Consigne >> Rédigez la suite de l'article sur la controverse autour de l'arrestation d'une famille à Médina, en reprenant juste après sa dernière phrase.

── Texte fourni ──

Controverse autour de l’arrestation d’une famille à Médina, dont deux bébés

 

Face à la polémique sur l’arrestation de toute la famille d’un responsable de l’ex-Pastef, le ministère de la Justice s’en est pris à une figure de la lutte des Droits de l’homme au Sénégal.

 

Il aura fallu l’intervention du ministère de la Justice pour recadrer les débats, dans cette affaire qui défraie la chronique sur les réseaux sociaux. Samedi dernier, le service de la communication du ministère de la Justice a terminé un post destiné à une figure de la défense de la démocratie et des Droits de l’homme au Sénégal. ‘’Si Alioune Tine est de bonne foi et qu’il est vrai qu’il parle pour l’intérêt général et sans parti pris, il doit reconnaître son erreur et présenter des excuses publiques. Le cas contraire serait dommage pour ce qu'il représente”, publiait le cabinet du ministre Ismaïla Madior Fall.

Ces mots concluent un éclairage sur la situation de deux bébés, Cheikh Atab Coly (2 ans) et Awa Coly (10 mois) actuellement présents dans un établissement pénitentiaire de Dakar. Enfants d’Aramata Djiba, ils ont été saisis par les éléments des forces de l’ordre, sur injonction d’un juge d’instruction, dans le cadre des troubles qu’a vécus le Sénégal en juin dernier, en relation avec la condamnation d’Ousmane Sonko à deux ans de prison ferme pour ‘’corruption de la jeunesse’’.

───
── Données fournies ──

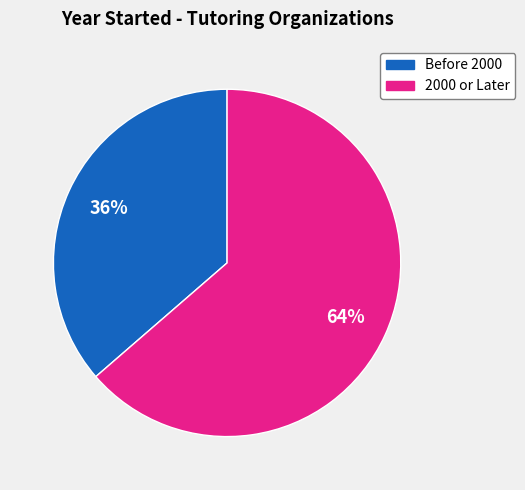

Is the sum of Before 2000 and 2000 or Later greater than half?

Yes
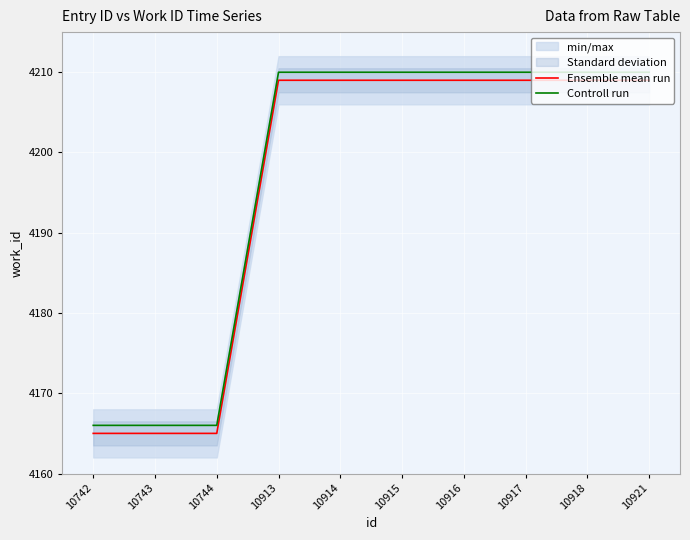

What is the value of the Controll run point at the 3rd from the left?

4166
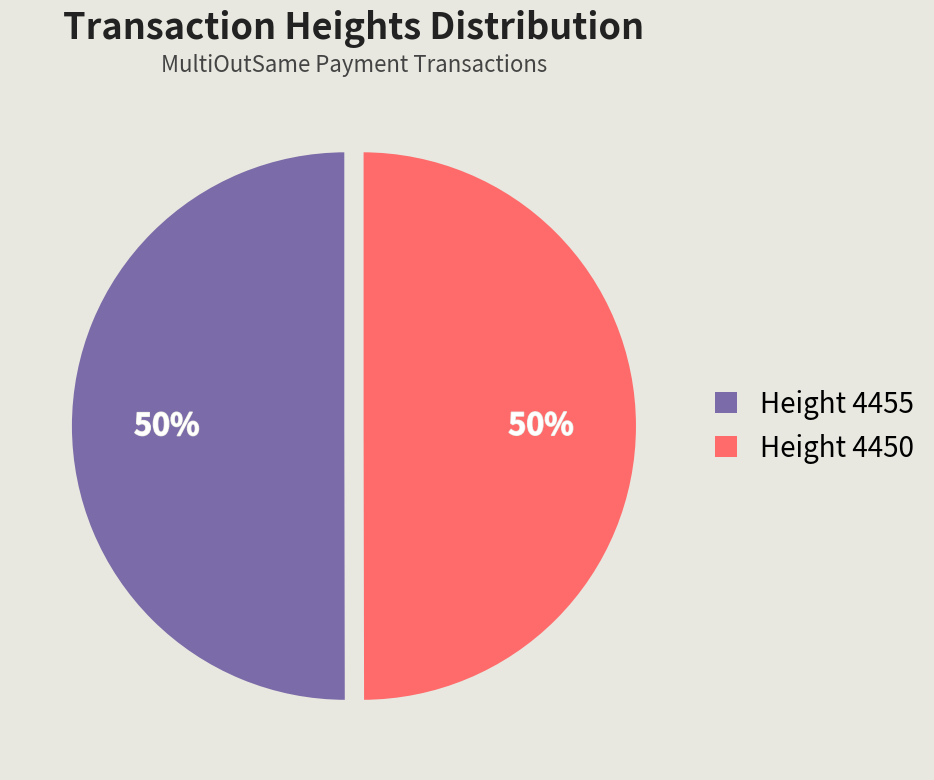

Is it true that Height 4455 is 59% of the pie?

False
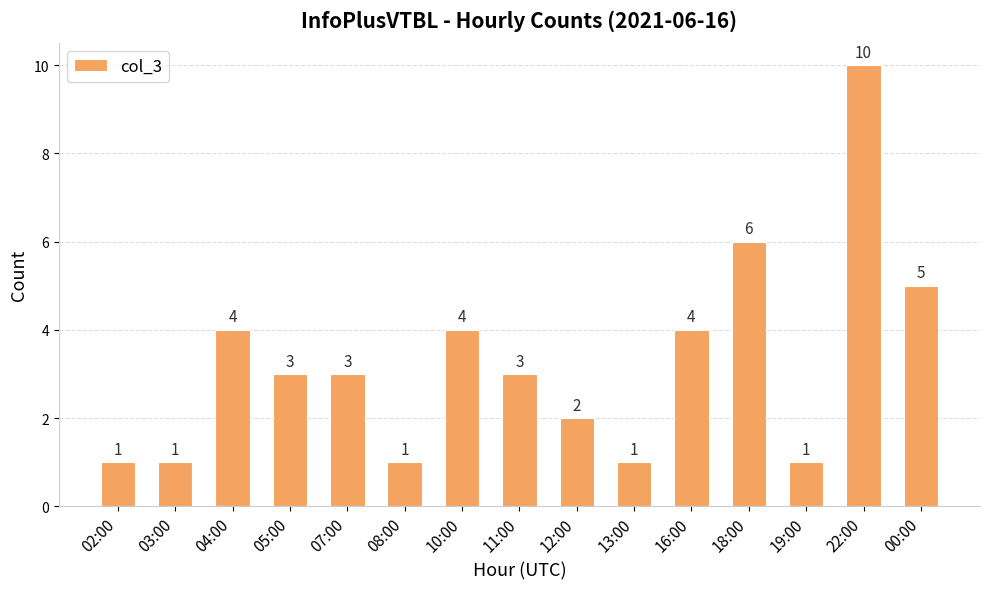

What is the value of the 14th bar from the left?

10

───

Résultat obtenu >>
Le ministère de la Justice pointe du doigt Alioune Tine

Selon plusieurs témoignages sur les réseaux sociaux, c’est toute la famille Bodian (Atab Bodian, Moussa Bodian, Ada Fatou Seck Bodian, Omar Diedhiou, Khady Diémé, Aramata Djiba (mère de Cheikh Atab Coly et Awa Coly), respectivement père, fils, fille, neveux et belles-filles d’Atab Bodian) qui ont été interpellés par les FDS dont la véritable cible serait Ousmane Fall, responsable Pastef/Colobane.

Ainsi, pour le contraindre à se rendre, c’est sa famille qui a été cueillie, dénonce-t-on.

Dans l’indignation de la mise en détention d’enfants, Alioune Tine a demandé leur libération. ‘’Quand j’étais président du Comité sénégalais des Droits de l’homme, les forces de sécurité, faute de trouver un responsable du PDS proche de Karim Wade, avaient arrêté sa femme et son bébé qu’ils ont placés en garde à vue. Dès que j’ai été informé, j’ai appelé le Premier ministre Abdoul Mbaye à l’époque. Quand je lui ai raconté, il était ahuri et est intervenu pour les libérer immédiatement. J’interpelle aujourd’hui le Premier ministre Amadou Ba pour lui demander d’agir immédiatement pour que ces personnes soient libérées immédiatement’’, écrit, le 28 septembre dernier, le fondateur du think tank Afrikajom Center.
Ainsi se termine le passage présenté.